Saya di sini akan mereview paket buka puasa di sebuah masjid kecil tapi megah bernama Miftahul Huda di desa Karangwidoro, Kecamatan Dau. Semoga ini tidak mengurangi kesempurnaan–atau ketidaksempurnaan–Ramadan saya. Secara umum, nilai yang saya berikan untuk paket Ramadan ini adalah “tak tergantikan.”
Yang saya maksudkan dari “paket buka puasa’ di sini adalah rangkaian acara mulai dari takjil, sholat maghrib, buka puasa, dan ngobrol pasca buka.
Paket buka ini sebenarnya saya ambil tanpa rencana yang matang. Saya diberitahu seorang kawan di kampus bahwa Masjid desa Karangwidoro menyediakan takjil yang pas dan buka dengan nasi jagung lengkap nan lezat. Respons saya hanya “hmmm.” Nah, kebetulan beberapa hari yang lalu saya harus mengoreksi tugas akhir mahasiswa dan harus pulang lebih sore dari biasanya. Kebetulan sekali, kawan yang bercerita tentang nasi jagung itu ada. Maka, sebelum saya pulang, dia mengajak saya untuk ke masjid Karangwidoro itu. Jadi okelah, alih-alih langsung meluncur pulang, saya mengambil jalur lain dan pergi ke Masjid Karangwidoro itu.
Secara geografis, kampus saya sebenarnya terletak di desa Karangwidoro. Banyak pegawai keamanan dan staf luarnya berasal dari desa Karangwidoro. Namun, tembok kompleks perumahan memisahkan kampus saya dengan bagian lain desa Karangwidoro. Jadinya, desa yang sebenarnya hanya sepelemparan bumerang itu terasa jauh. Untungnya ada pintu belakang kompleks perumahan yang bisa dipakai untuk menjangkau perkampungan utama desa Karangwidoro (setelah melewati tegalan dan rumpun bambu). Itulah yang saya lewati menjelang petang kemarin, ketika maghrib sudah di ambang langit.

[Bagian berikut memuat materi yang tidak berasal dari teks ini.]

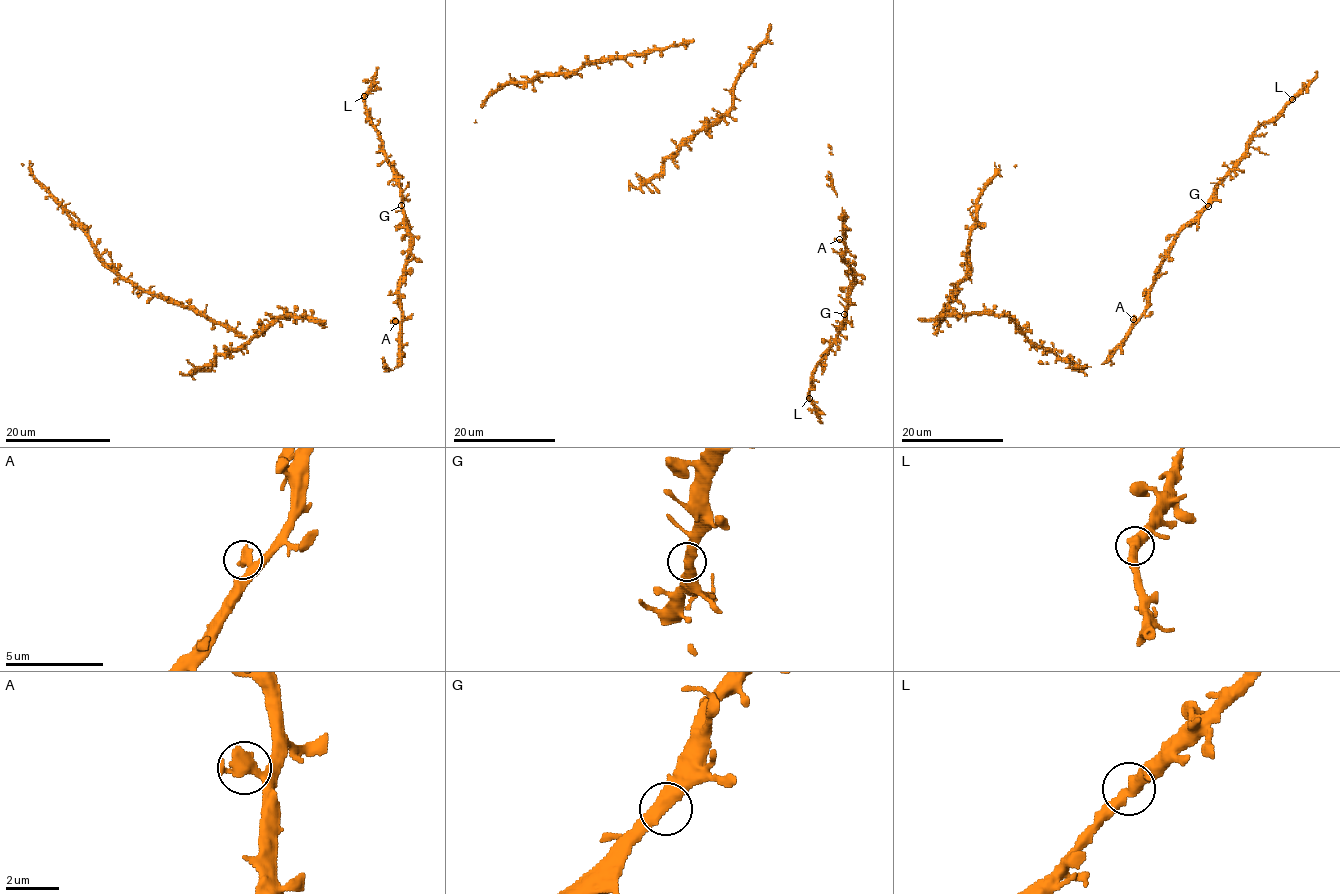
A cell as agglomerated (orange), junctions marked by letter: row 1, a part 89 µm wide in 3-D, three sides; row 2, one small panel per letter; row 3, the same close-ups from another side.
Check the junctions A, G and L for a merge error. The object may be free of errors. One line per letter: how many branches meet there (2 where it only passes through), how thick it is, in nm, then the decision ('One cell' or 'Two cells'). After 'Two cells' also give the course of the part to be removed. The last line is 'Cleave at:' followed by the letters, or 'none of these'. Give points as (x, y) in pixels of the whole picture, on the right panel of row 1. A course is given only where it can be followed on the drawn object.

Masjid Karangwidoro ternyata cukup bagus. Bangunan ini belum selesai sempurna. Bagian luarnya masih berwarna putih dengan dasaran cat. Tangganya masih cor-coran dan berdebu. Beberapa bagian dinding masih berwarna semen ekspos. Masih ada scaffolding kayu di sana-sini. Namun, bagian teras dan bagian dalamnya sudah terlihat elok. Dinding yang putih gemilang itu tampak tinggi. Di bagian depan masjid, kita melihat tembok dengan ornamen timbul (seperti ukiran dari semen atau gipsum) yang menghiasi mulai lantai hingga ke puncaknya. Arsitekturnya khas campuran Mughal dan beberapa elemen Yunani semacam kolom Korinthian dan sejenisnya. Ini arsitektur masjid yang lagi ngetrend dewasa ini. Bagian mihrab sangat besar dan berbentuk lengkung dengan puncak lengkup lebih dari lima meter dari lantai. Ada pilar ornamental dengan motif pilin di kanan dan kiri mihrab. Di sekitar bagian imam terdapat atrium yang membuat kita bisa melihat lantai dua dan kubah berwarna putih dengan ragam hias garis-garis warna hijau. Lantainya bertutup karpet baru masih tebal.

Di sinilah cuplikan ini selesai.